EXERCISE INPUT -
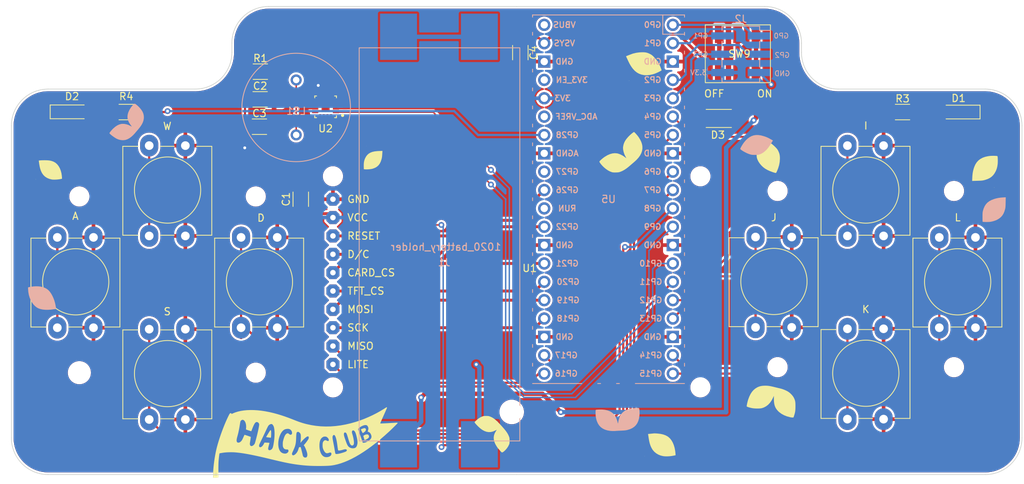
<source format=kicad_pcb>
(kicad_pcb (version 20211014) (generator pcbnew)

  (general
    (thickness 1.6)
  )

  (paper "A4")
  (layers
    (0 "F.Cu" signal)
    (31 "B.Cu" signal)
    (32 "B.Adhes" user "B.Adhesive")
    (33 "F.Adhes" user "F.Adhesive")
    (34 "B.Paste" user)
    (35 "F.Paste" user)
    (36 "B.SilkS" user "B.Silkscreen")
    (37 "F.SilkS" user "F.Silkscreen")
    (38 "B.Mask" user)
    (39 "F.Mask" user)
    (40 "Dwgs.User" user "User.Drawings")
    (41 "Cmts.User" user "User.Comments")
    (42 "Eco1.User" user "User.Eco1")
    (43 "Eco2.User" user "User.Eco2")
    (44 "Edge.Cuts" user)
    (45 "Margin" user)
    (46 "B.CrtYd" user "B.Courtyard")
    (47 "F.CrtYd" user "F.Courtyard")
    (48 "B.Fab" user)
    (49 "F.Fab" user)
    (50 "User.1" user)
    (51 "User.2" user)
    (52 "User.3" user)
    (53 "User.4" user)
    (54 "User.5" user)
    (55 "User.6" user)
    (56 "User.7" user)
    (57 "User.8" user)
    (58 "User.9" user)
  )

  (setup
    (stackup
      (layer "F.SilkS" (type "Top Silk Screen"))
      (layer "F.Paste" (type "Top Solder Paste"))
      (layer "F.Mask" (type "Top Solder Mask") (thickness 0.01))
      (layer "F.Cu" (type "copper") (thickness 0.035))
      (layer "dielectric 1" (type "core") (thickness 1.51) (material "FR4") (epsilon_r 4.5) (loss_tangent 0.02))
      (layer "B.Cu" (type "copper") (thickness 0.035))
      (layer "B.Mask" (type "Bottom Solder Mask") (thickness 0.01))
      (layer "B.Paste" (type "Bottom Solder Paste"))
      (layer "B.SilkS" (type "Bottom Silk Screen"))
      (copper_finish "None")
      (dielectric_constraints no)
    )
    (pad_to_mask_clearance 0)
    (pcbplotparams
      (layerselection 0x00010fc_ffffffff)
      (disableapertmacros false)
      (usegerberextensions false)
      (usegerberattributes true)
      (usegerberadvancedattributes true)
      (creategerberjobfile true)
      (svguseinch false)
      (svgprecision 6)
      (excludeedgelayer false)
      (plotframeref false)
      (viasonmask false)
      (mode 1)
      (useauxorigin false)
      (hpglpennumber 1)
      (hpglpenspeed 20)
      (hpglpendiameter 15.000000)
      (dxfpolygonmode true)
      (dxfimperialunits true)
      (dxfusepcbnewfont true)
      (psnegative false)
      (psa4output false)
      (plotreference true)
      (plotvalue true)
      (plotinvisibletext false)
      (sketchpadsonfab false)
      (subtractmaskfromsilk false)
      (outputformat 1)
      (mirror false)
      (drillshape 0)
      (scaleselection 1)
      (outputdirectory "gerber")
    )
  )

  (net 0 "")
  (net 1 "+3V3")
  (net 2 "GND")
  (net 3 "Net-(C4-Pad1)")
  (net 4 "Net-(D1-Pad2)")
  (net 5 "Net-(D2-Pad2)")
  (net 6 "Net-(D3-Pad2)")
  (net 7 "Net-(J1-Pad2)")
  (net 8 "Net-(LS1-Pad1)")
  (net 9 "Net-(LS1-Pad2)")
  (net 10 "Net-(R1-Pad2)")
  (net 11 "LED_R")
  (net 12 "BTN_W")
  (net 13 "BTN_A")
  (net 14 "BTN_S")
  (net 15 "BTN_D")
  (net 16 "BTN_I")
  (net 17 "BTN_J")
  (net 18 "BTN_K")
  (net 19 "BTN_L")
  (net 20 "unconnected-(SW9-Pad1)")
  (net 21 "LITE")
  (net 22 "MISO")
  (net 23 "SCK")
  (net 24 "MOSI")
  (net 25 "TFT_CS")
  (net 26 "CARD_CS")
  (net 27 "D{slash}C")
  (net 28 "RESET")
  (net 29 "DIN")
  (net 30 "unconnected-(U2-Pad17)")
  (net 31 "LRCLK")
  (net 32 "BCLK")
  (net 33 "LED_L")
  (net 34 "unconnected-(U5-Pad30)")
  (net 35 "unconnected-(U5-Pad32)")
  (net 36 "unconnected-(U5-Pad35)")
  (net 37 "unconnected-(U5-Pad37)")
  (net 38 "+5V")
  (net 39 "Net-(J1-Pad4)")
  (net 40 "GPIO0")
  (net 41 "GPIO1")
  (net 42 "GPIO2")
  (net 43 "GPIO3")

  (footprint "Button_Switch_THT:SW_PUSH-12mm_Wuerth-430476085716" (layer "F.Cu") (at 114.3 104.14 90))

  (footprint "fab:Diode_Schotky_100V_1A_Mini_SMA" (layer "F.Cu") (at 180.34 75.184))

  (footprint "local:QFN50P300X300X80-17N" (layer "F.Cu") (at 125.984 73.571 180))

  (footprint "Button_Switch_THT:SW_PUSH-12mm_Wuerth-430476085716" (layer "F.Cu") (at 210.82 104.14 90))

  (footprint "Button_Switch_THT:SW_PUSH-12mm_Wuerth-430476085716" (layer "F.Cu") (at 101.6 116.84 90))

  (footprint (layer "F.Cu") (at 212.852 85.217))

  (footprint "graphics:hcflag" (layer "F.Cu") (at 123.19 120.015))

  (footprint "fab:C_1206" (layer "F.Cu") (at 116.935 72.5424))

  (footprint "fab:C_1206" (layer "F.Cu") (at 122.555 86.36 90))

  (footprint (layer "F.Cu") (at 91.948 110.363))

  (footprint "graphics:frontleaves" (layer "F.Cu") (at 152.4 93.98))

  (footprint (layer "F.Cu") (at 116.332 85.979))

  (footprint "fab:R_1206" (layer "F.Cu") (at 205.74 74.295))

  (footprint (layer "F.Cu") (at 188.468 109.601))

  (footprint (layer "F.Cu") (at 91.948 85.979))

  (footprint "Button_Switch_THT:SW_PUSH-12mm_Wuerth-430476085716" (layer "F.Cu") (at 198.12 91.44 90))

  (footprint "fab:TFT_ST7735" (layer "F.Cu") (at 152.4 96.411051))

  (footprint "fab:R_1206" (layer "F.Cu") (at 116.967 68.707))

  (footprint "Button_Switch_THT:SW_PUSH-12mm_Wuerth-430476085716" (layer "F.Cu") (at 198.12 116.79 90))

  (footprint "graphics:sprout_dino" (layer "F.Cu") (at 218.44 121.92))

  (footprint "Button_Switch_THT:SW_PUSH-12mm_Wuerth-430476085716" (layer "F.Cu") (at 101.6 91.44 90))

  (footprint (layer "F.Cu") (at 116.332 110.363))

  (footprint "Button_Switch_THT:SW_PUSH-12mm_Wuerth-430476085716" (layer "F.Cu") (at 88.9 104.14 90))

  (footprint (layer "F.Cu") (at 212.852 109.601))

  (footprint "fab:LED_1206" (layer "F.Cu") (at 91.0148 74.2696))

  (footprint "fab:C_1206" (layer "F.Cu") (at 116.84 76.327))

  (footprint "fab:C_1206" (layer "F.Cu") (at 152.908 66.072 -90))

  (footprint "slideSWSMD:slideswitchCK" (layer "F.Cu") (at 178.475 62.23))

  (footprint "fab:LED_1206" (layer "F.Cu") (at 213.36 74.295 180))

  (footprint "Button_Switch_THT:SW_PUSH-12mm_Wuerth-430476085716" (layer "F.Cu") (at 185.42 104.09 90))

  (footprint "graphics:spriglogo" (layer "F.Cu") (at 137.16 66.675))

  (footprint "fab:R_1206" (layer "F.Cu") (at 98.425 74.295 180))

  (footprint (layer "F.Cu") (at 188.468 85.217))

  (footprint "fab:CVS-1508" (layer "B.Cu")
    (tedit 62FBEBB7) (tstamp 029e7543-83c3-4189-8def-05112de95896)
    (at 121.92 73.66)
    (property "Sheetfile" "pigame_pico.kicad_sch")
    (property "Sheetname" "")
    (path "/b6ae2d9b-ad26-4c09-b498-aee4dc5d4c43")
    (attr through_hole)
    (fp_text reference "LS1" (at 0 0.508 unlocked) (layer "B.SilkS")
      (effects (font (size 1 1) (thickness 0.15)) (justify mirror))
      (tstamp b7e4f24a-fdc9-4241-b03e-3723f31e1b5e)
    )
    (fp_text value "Speaker" (at 0 -1 unlocked) (layer "B.Fab")
      (effects (font (size 1 1) (thickness 0.15)) (justify mirror))
      (tstamp 9bc00f09-58ce-45b1-a1e1-cf3abc5bcfbf)
    )
    (fp_text user "${REFERENCE}" (at 0 -2.5 unlocked) (layer "B.Fab")
      (effects (font (size 1 1) (thickness 0.15)) (justify mirror))
      (t
... [1126241 chars truncated]
</source>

WORK REQUEST -
Display every line of the listing that contains the string "property".

TASK RESULT -
    (property "Sheetfile" "pigame_pico.kicad_sch")
    (property "Sheetname" "")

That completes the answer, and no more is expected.